Chronique|

Un toit, pour le meilleur et pour le pire

En vertu du Code civil, les animaux ne sont plus considérés comme des meubles, mais comme des êtres sensibles. Mais pas comme un membre de la famille.

CHRONIQUE / Nonobstant tout l’amour qu’ils peuvent se porter, il y a des gens qui se sont mariés, à une époque, pour sauver de l’impôt; d’autres pour maintenir des prêts et bourses. Des couples, aussi, qui se sont unis pour faciliter l’immigration d’un partenaire.


Mais voilà, maintenant, il y a de ces mariages qui font sourciller. Comme cette femme qui a choisi de s’épouser elle-même afin de s’éviter une peine de cœur...

Et peut-être avez-vous entendu parler récemment de cette Anglaise qui, pour ne pas avoir à se départir de son chat tout en conservant son logement où les animaux sont désormais interdits, a décidé d’épouser l’animal.



L’histoire ne dit pas si cette union pour le moins particulière, célébrée le 19 avril dernier, aura pour effet de sauver les meubles, mais toujours est-il que cette anecdote insolite nous démontre qu’on est rendus là, comme société.

Une crise du logement où les appartements se font de plus en plus rares et de plus en plus chers, jumelée au fait que relativement peu de propriétaires acceptent les colocataires à poils, à plumes ou à écailles (à l’exception des animaux d’assistance, qui sont un droit garanti par nos chartes), établit le rapport de force actuel entre propriétaires et locataires. D’apparence inégal, celui-ci est de plus en plus dénoncé, les seconds étant presque à la merci des premiers, faute de quoi ils se retrouveront à la rue.

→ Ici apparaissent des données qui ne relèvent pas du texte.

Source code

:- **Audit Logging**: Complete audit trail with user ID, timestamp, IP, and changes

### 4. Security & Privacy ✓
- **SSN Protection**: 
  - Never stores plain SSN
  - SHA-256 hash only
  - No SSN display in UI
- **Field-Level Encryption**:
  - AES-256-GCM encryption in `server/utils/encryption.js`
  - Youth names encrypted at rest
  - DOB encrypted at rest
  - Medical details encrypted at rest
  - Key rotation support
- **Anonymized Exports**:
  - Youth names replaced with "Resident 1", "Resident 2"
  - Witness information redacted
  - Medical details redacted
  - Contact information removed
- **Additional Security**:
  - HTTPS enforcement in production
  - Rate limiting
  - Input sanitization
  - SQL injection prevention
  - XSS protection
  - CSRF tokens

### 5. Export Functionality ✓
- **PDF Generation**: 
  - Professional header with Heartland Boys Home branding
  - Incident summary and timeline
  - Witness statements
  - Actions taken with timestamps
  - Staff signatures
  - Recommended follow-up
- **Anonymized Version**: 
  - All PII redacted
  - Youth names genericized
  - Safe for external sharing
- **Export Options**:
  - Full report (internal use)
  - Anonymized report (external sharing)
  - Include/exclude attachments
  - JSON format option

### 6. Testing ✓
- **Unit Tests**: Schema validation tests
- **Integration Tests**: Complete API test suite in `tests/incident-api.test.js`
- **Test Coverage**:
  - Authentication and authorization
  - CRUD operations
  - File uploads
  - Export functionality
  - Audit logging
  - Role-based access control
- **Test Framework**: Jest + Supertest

Le mois dernier, la SPCA de Montréal a lancé une pétition, avec le soutien de Québec solidaire, visant à faire abolir la clause dans les baux de location résidentiels qui permet aux propriétaires d’interdire la présence d’animaux dans les logements, comme c’est le cas notamment en Ontario et en France.

On fait valoir que 52 % des ménages québécois possèdent un animal, la moitié d’entre eux hébergeant un chien. Or, à peine 4,2 % des propriétaires de logements acceptent que leurs locataires emménagent avec leur chien, apprend-on, ce qui force des « décisions déchirantes » : se défaire d’un animal ou se trouver un toit qu’on a les moyens de s’offrir.



Ce faisant, un grand nombre d’animaux sont abandonnés, ce qui contribue à engorger les refuges, quand ces bêtes ne se retrouvent pas à errer dans les rues, plaide-t-on.

À ce jour, plus de 26 000 personnes ont signé la pétition sur le site de l’Assemblée nationale.

Ce n’est pas nouveau que des voix s’élèvent pour demander la fin de l’interdiction des animaux dans les logements.

L’enjeu a de quoi diviser, car il oppose, une fois de plus, les propriétaires aux locataires.

Les premiers possèdent un bien pour lequel ils ont le loisir d’en louer l’usage moyennant certaines conditions, comme l’interdiction de fumer, par exemple. Il est difficile de concevoir comment l’État pourrait dicter à des individus de quelle manière jouir de leur propriété privée.

Les locataires, pour leur part, estiment que s’ils sont chez eux en signant un bail, ils devraient avoir le droit de posséder un animal. Pour la plupart des maîtres d’animaux de compagnie, ceux-ci sont considérés comme étant des membres de la famille. On ne leur demanderait pas de se séparer d’un enfant, pourquoi de leur chien ? Un peu d’humanité, de compréhension et de souplesse seraient les bienvenus, particulièrement quand les gens ont du mal à trouver un appartement.



Rappelons d’ailleurs qu’en vertu du Code civil, les animaux ne sont plus considérés comme des meubles, mais comme des êtres sensibles et conscients. Mais pas comme un membre de la famille.

Malheureusement, les règles existent toujours pour encadrer ceux qui manquent de civisme ou qui, sans balises, auraient tendance à abuser. Et pour cette raison, la moyenne des ours, qui sait comment se comporter, se sent brimée.

Si tous les maîtres d’animaux savaient comment gérer leur animal et l’empêcher à coup sûr de créer des dégâts dans le logement, dégâts pour lesquels certains n’assumeront pas la responsabilité, il en irait sûrement autrement, mais on doit toujours penser au pire.

Pourrait-on envisager la présence d’animaux dans un logement à la condition que le locataire se prévale d’une assurance spéciale pour compenser quelque dommage provoqué par son compagnon ? Cela serait une façon de montrer patte blanche et de rassurer le propriétaire, question que celui-ci ne montre pas les dents trop vite.